Femicides, more widely known as the intentional murder of women, is widespread throughout every corner of our world. However, the highest rates of gender-based sexual violence and femicides occur specifically within Latin America.

As the pandemic changed our daily routines, the enforcement of lockdowns has only worsen violence against women and young girls. Femicides in Brazil have increased by a whopping twenty two percent in both March and April of 2020. And when comparing to the same period last year, calls to domestic violence hotlines have skyrocketed. Within the first four months of 2020, 987 women and girls were murdered Mexico, this number surpassed the mortality rate of the past five years.

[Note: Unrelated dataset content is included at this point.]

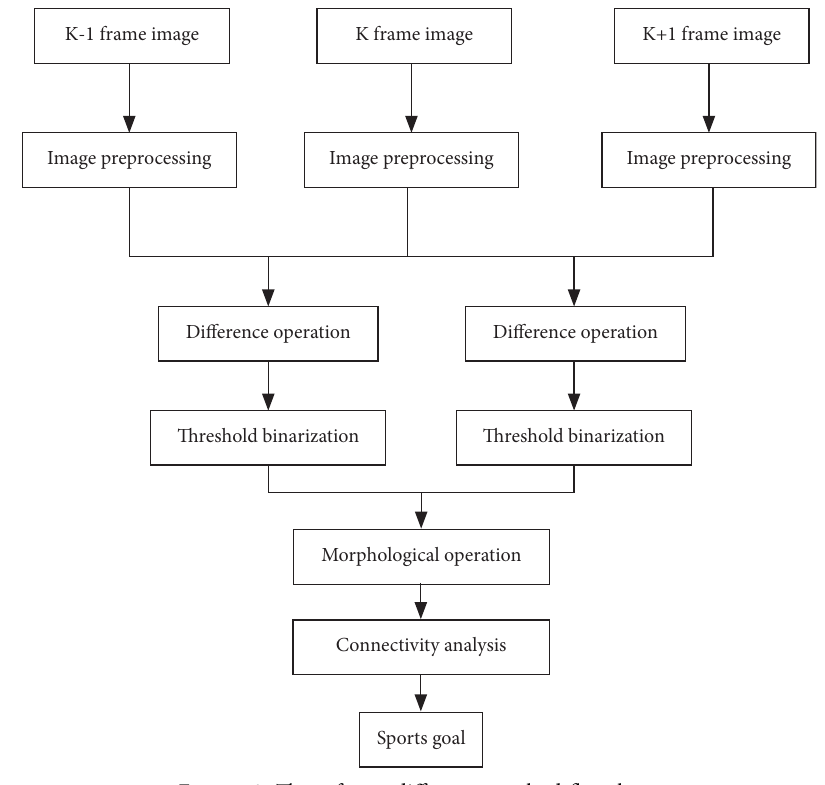
Figure 8: Three-frame difference method flowchart.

Additionally, in El Salvador, during the last two weeks of March of 2020, over 50 percent more women died from femicide rather than from COVID-19.

Across numerous Latin American nations, this dilemma has remained prominent despite legal protections. In 1994, many Latin countries adopted the Belém do Pará Convention, officially classifying violence against women as a human rights violation. As stated by Jane Harman, Former United States Representative, “For many women, home is not a refuge. In many countries neither is the criminal justice system, despite laws criminalizing femicide and other forms of gender-based violence. In 1994 countries across the region adopted the Belém do Pará convention formalizing violence against women as a human rights violation. Since then, countries such as Brazil, El Salvador and Mexico have passed laws criminalizing femicide and domestic abuse, but the implementation has lagged and impunity is widespread.”

Both the Inter-American Convention on the Prevention as well as the Punishment and Eradication of Violence against Women were enacted in Belém do Pará, Brazil by all the Latin America and the Caribbean nations in 1994. The Belém do Pará Convention outlined the mechanisms to protect and defend the rights of women for the very first time. All in the pursuit to eliminate violence against women in: physical, sexual and psychological contexts (in both public and private circumstances).

The first tool developed by the Office of the High Commissioner for Human Rights and UN Women in the Latin American and Caribbean region was the Latin American Model Protocol (LAMP) for the investigation of femicide in an attempt to resolve gender-related violence. Yet a myriad of cases that’s related to gender-based harm often go unpunished and efforts to integrate gender-based violence prevention into legal systems vary. So the real question we must ask is: “Why is legislation ineffective in protecting women? and how can the barriers to proper implementation be dealt with?”

With that in mind, both MESECVI and UN Women intend to provide the continent with a model legislation on femicide to effectively approach women’s human rights violation(s) within their respective nations. To do so: the analysis of the existing legislation, productive discussion amongst experts and improvement in protocol is very much needed. Not just for the women who’ve endured these horrors in Latin America but for the rest of the international community as well. With that, not only the livelihoods of women and young girls can improve but also for the future young women who will come along to do brilliant things unhindered by their biological gender.